SUARA TRENGGALEK – Penanganan keberatan warga terkait pengadaan lahan Bendungan Bagong hingga kini belum tuntas. Dari total 22 sanggahan yang diajukan sejak 2024, baru 10 yang selesai, sementara 12 lainnya masih dalam proses.
Data yang dihimpun menyebutkan, berita acara sanggahan baru ditandatangani bulan ini. Kondisi tersebut memunculkan dugaan Badan Pertanahan Nasional (BPN) Trenggalek lebih memprioritaskan pembebasan lahan warga yang menerima nilai ganti rugi, dibanding menindaklanjuti sanggahan.
Kepala BPN Trenggalek, Santoso, menegaskan proses keberatan dilakukan sesuai prosedur, termasuk pemanggilan warga dan koordinasi dengan Kantor Jasa Penilai Publik (KJPP). “Kami sudah melaksanakan tahapan terhadap keberatan yang ada,” ujarnya.
Sekretaris Panitia Pengadaan Tanah, Yuli Efendi, menambahkan penanganan sanggahan dilakukan melalui identifikasi ulang dan perbaikan data, yang kemudian dikirim ke KJPP untuk penilaian kembali. “Termasuk jika ada tanaman atau bangunan yang belum masuk,” katanya.
Dari 22 sanggahan, 10 berasal dari Desa Sumurup, Kecamatan Bendungan, yang sudah tuntas. Sedangkan 12 dari Desa Sengon, terdiri atas dua sanggahan individu dan 10 kolektif, masih menunggu penyelesaian.

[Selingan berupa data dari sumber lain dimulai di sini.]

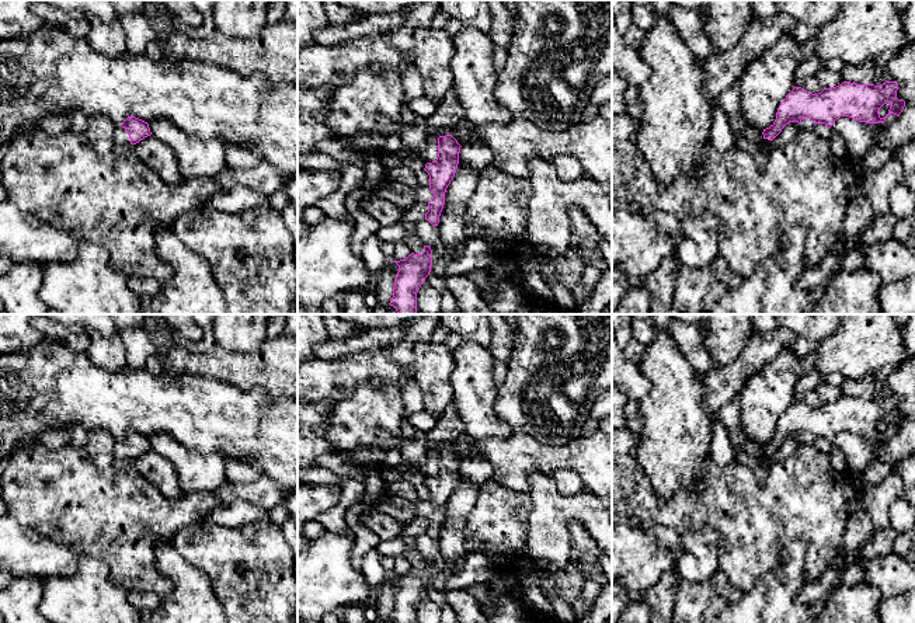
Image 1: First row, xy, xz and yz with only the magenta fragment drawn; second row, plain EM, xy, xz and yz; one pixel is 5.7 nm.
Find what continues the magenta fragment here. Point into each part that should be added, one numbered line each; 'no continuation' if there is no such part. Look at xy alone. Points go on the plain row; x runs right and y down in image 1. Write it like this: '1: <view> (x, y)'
1: xy (119, 449)

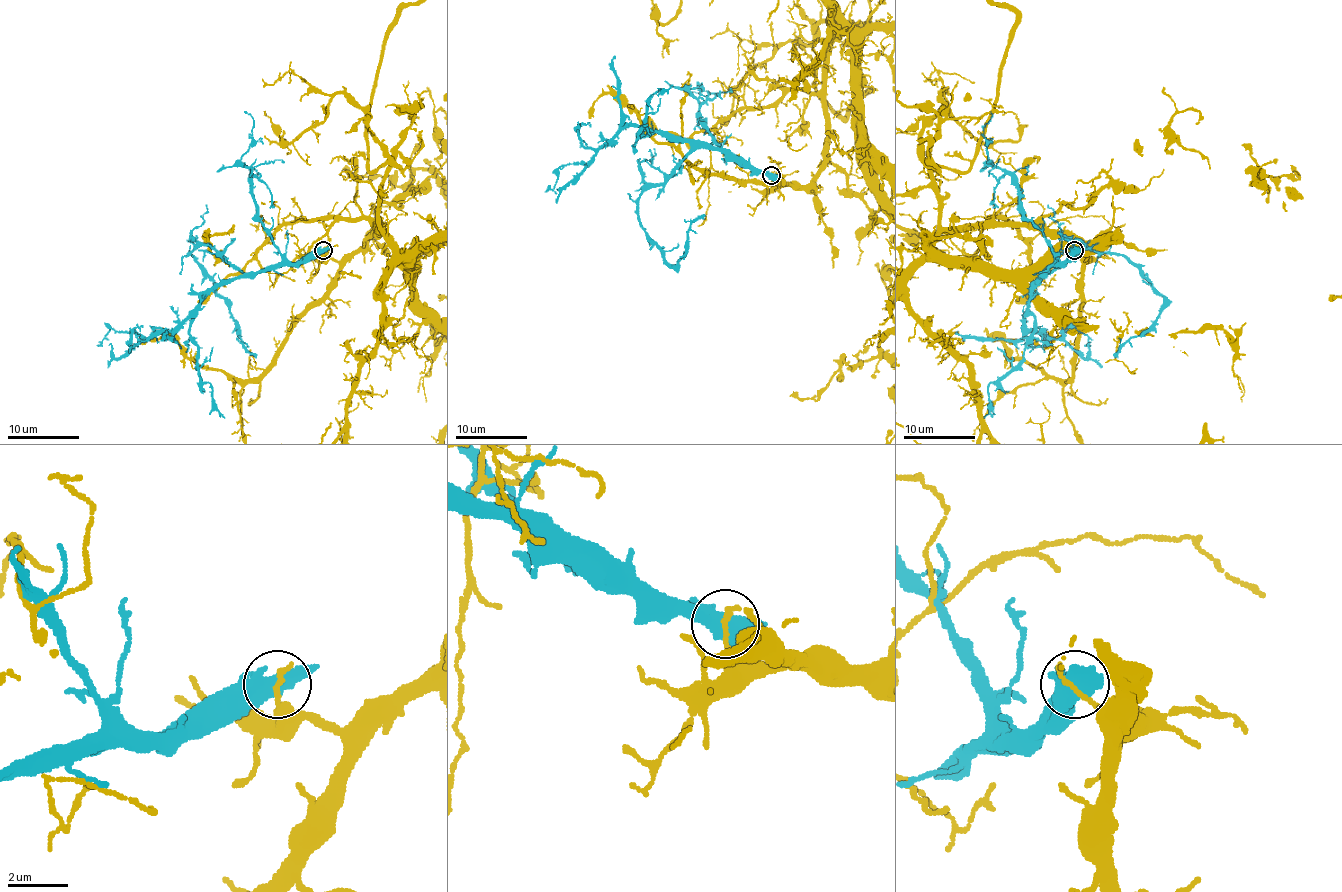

Sebagian menyangkut aset fisik, sebagian lainnya terkait nilai ganti rugi. KJPP diminta waktu dua minggu untuk menuntaskan penilaian ulang.
Lambatnya penanganan keberatan dikaitkan dengan perubahan strategi BPN sejak Oktober 2024. Saat itu, progres pembebasan lahan baru 69 persen sejak proyek dimulai pada 2019.
Kekhawatiran proyek dicoret dari daftar Proyek Strategis Nasional (PSN) membuat BPN memprioritaskan lahan yang disetujui warga, sehingga progres naik menjadi 81 persen per Agustus 2025.
Namun, percepatan tersebut berdampak pada warga yang keberatan, karena mereka harus menunggu lebih lama untuk mendapat kepastian nilai ganti rugi.